**Your goal:**
For the string "elbow", report how many lines in the records below contain it, and nothing more.

**Material shown:**
--------------------------------------------------
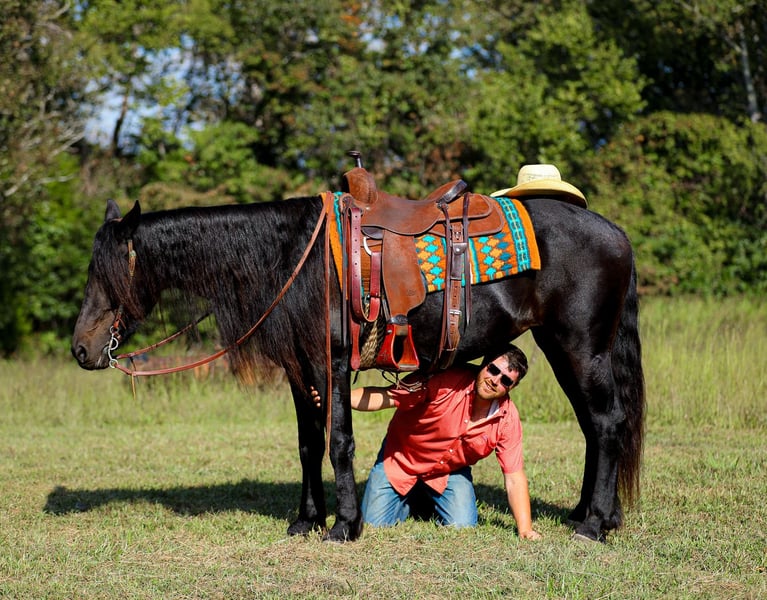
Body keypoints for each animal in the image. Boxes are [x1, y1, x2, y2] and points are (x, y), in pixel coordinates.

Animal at [71, 193, 645, 543]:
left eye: (108, 273)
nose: (81, 349)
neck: (295, 259)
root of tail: (615, 232)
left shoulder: (331, 363)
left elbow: (339, 442)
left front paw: (344, 524)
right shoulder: (299, 368)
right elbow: (307, 443)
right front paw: (307, 519)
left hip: (581, 346)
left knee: (606, 423)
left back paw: (594, 523)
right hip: (563, 347)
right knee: (593, 427)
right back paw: (591, 514)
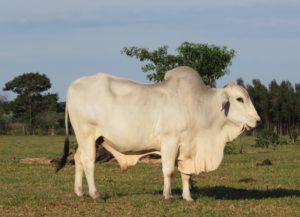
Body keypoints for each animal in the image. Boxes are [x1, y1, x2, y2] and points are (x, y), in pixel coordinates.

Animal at [56, 66, 260, 202]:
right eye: (240, 99)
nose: (257, 120)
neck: (198, 106)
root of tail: (73, 85)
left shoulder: (187, 149)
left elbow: (186, 175)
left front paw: (188, 197)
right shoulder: (170, 141)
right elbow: (168, 170)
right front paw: (168, 195)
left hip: (92, 139)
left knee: (78, 158)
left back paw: (79, 192)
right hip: (86, 134)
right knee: (89, 162)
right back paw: (94, 193)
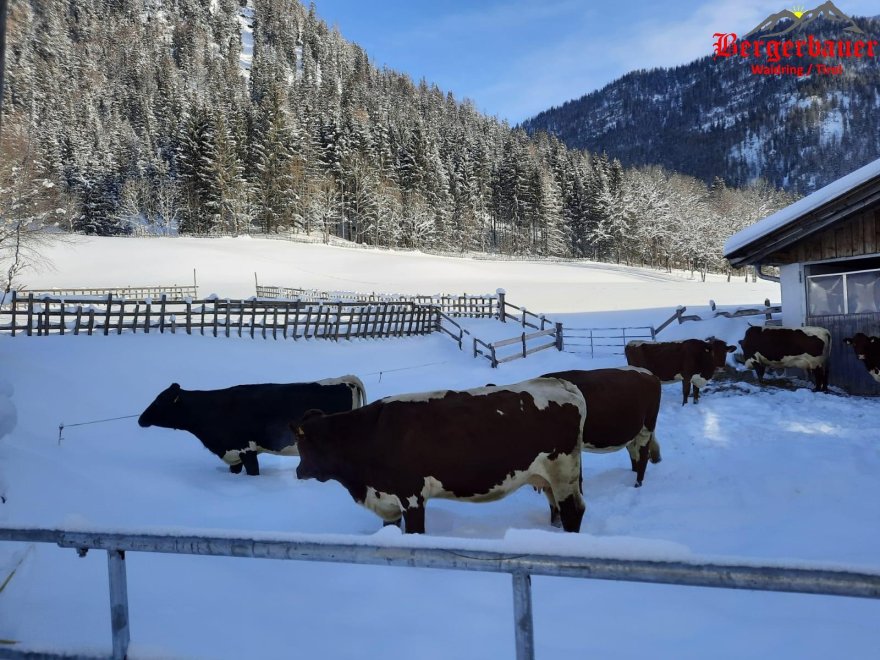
--------------------------------------------------
**Solution:**
4